Certainly an armed Man does. Just remain calm and make the deciscion Kill it, Leave it, Let it be-very very slowly...

Can understand why most of y'all hate snakes so much. I probably would too if I had as many run ins with them turn bad. But if you only knew how many let you and your pups go on by without arguement -you'd probably hate em only half as much which is still a dead snake at the end of the day.

I only have two bad run ins in, oh a decade of bothering them... Both times it was the human who did something stupid like "Hey there is a copperhead. I want a closer -&%&@! It bit me!" Or literally "Never do this to a snake- *&$%^#! It bit me in the lip!"


----------



## golffreak (Jun 24, 2011)

LawnStalker said:


> Certainly an armed Man does. Just remain calm and make the deciscion Kill it, Leave it, Let it be-very very slowly...
> 
> Can understand why most of y'all hate snakes so much. I probably would too if I had as many run ins with them turn bad. But if you only knew how many let you and your pups go on by without arguement -you'd probably hate em only half as much which is still a dead snake at the end of the day.
> 
> I only have two bad run ins in, oh a decade of bothering them... Both times it was the human who did something stupid like "Hey there is a copperhead. I want a closer -&%&@! It bit me!" Or literally "Never do this to a snake- *&$%^#! It bit me in the lip!"



They had puppies in the pen that the snake was killed in. That's all the reason you need. With rabbits in there, I'm sure it would have been an ongoing battle.


----------



## MarkGelbart (Jun 27, 2011)

Snakes are our friends.


----------
◇ ◇ ◇ ◇ ◇ ◇ ◇
Set exercise A ▸ Repeat the part of the forum thread on snakes from "## golffreak (Jun" to "an ongoing battle.".
Set exercise B ▸
Answer these questions about the forum thread on snakes:
(i) How many bad run-ins with snakes does the first poster report having had?
(ii) According to golffreak, what did they have in the pen where the snake was killed?
(iii) What does MarkGelbart say about snakes?
The listing that comes after this forum thread on snakes isn't needed for anything here.

Information provided ▸
◇ ◇ ◇ ◇ ◇ ◇ ◇
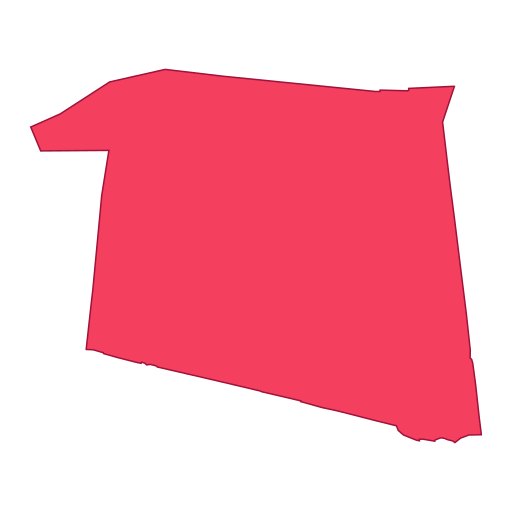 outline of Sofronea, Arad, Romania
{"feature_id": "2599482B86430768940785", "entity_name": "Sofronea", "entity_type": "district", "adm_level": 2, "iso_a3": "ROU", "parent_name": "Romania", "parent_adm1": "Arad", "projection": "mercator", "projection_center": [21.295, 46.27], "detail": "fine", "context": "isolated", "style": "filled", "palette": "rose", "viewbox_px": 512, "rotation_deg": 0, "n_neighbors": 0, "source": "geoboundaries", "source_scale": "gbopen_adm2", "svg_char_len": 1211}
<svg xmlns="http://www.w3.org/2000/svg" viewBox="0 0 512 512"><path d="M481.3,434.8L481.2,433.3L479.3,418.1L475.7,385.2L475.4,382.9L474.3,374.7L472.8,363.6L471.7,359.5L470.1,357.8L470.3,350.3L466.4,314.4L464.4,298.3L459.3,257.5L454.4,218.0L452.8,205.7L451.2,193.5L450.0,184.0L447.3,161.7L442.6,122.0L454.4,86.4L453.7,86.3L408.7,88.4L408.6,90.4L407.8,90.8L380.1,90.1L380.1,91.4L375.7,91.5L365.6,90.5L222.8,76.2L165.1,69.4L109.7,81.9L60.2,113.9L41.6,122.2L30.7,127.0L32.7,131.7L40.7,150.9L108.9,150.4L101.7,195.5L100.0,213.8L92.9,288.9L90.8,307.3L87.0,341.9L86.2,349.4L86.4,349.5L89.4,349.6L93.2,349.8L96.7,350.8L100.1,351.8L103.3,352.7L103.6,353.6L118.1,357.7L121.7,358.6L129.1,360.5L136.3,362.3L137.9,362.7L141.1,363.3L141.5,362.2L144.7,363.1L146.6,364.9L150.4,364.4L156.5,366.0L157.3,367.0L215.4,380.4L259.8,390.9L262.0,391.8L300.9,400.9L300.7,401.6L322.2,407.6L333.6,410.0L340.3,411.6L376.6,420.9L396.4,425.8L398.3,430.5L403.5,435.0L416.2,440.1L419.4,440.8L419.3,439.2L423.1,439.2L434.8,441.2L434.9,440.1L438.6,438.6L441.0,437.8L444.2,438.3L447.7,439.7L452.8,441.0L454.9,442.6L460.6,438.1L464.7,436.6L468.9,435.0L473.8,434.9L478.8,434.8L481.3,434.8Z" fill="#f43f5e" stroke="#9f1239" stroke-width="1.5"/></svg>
◇ ◇ ◇ ◇ ◇ ◇ ◇
Expected output A ▸
## golffreak (Jun 24, 2011)

LawnStalker said:


> Certainly an armed Man does. Just remain calm and make the deciscion Kill it, Leave it, Let it be-very very slowly...
> 
> Can understand why most of y'all hate snakes so much. I probably would too if I had as many run ins with them turn bad. But if you only knew how many let you and your pups go on by without arguement -you'd probably hate em only half as much which is still a dead snake at the end of the day.
> 
> I only have two bad run ins in, oh a decade of bothering them... Both times it was the human who did something stupid like "Hey there is a copperhead. I want a closer -&%&@! It bit me!" Or literally "Never do this to a snake- *&$%^#! It bit me in the lip!"



They had puppies in the pen that the snake was killed in. That's all the reason you need. With rabbits in there, I'm sure it would have been an ongoing battle.

Expected output B ▸
(i) Two, in about a decade.
(ii) Puppies.
(iii) Snakes are our friends.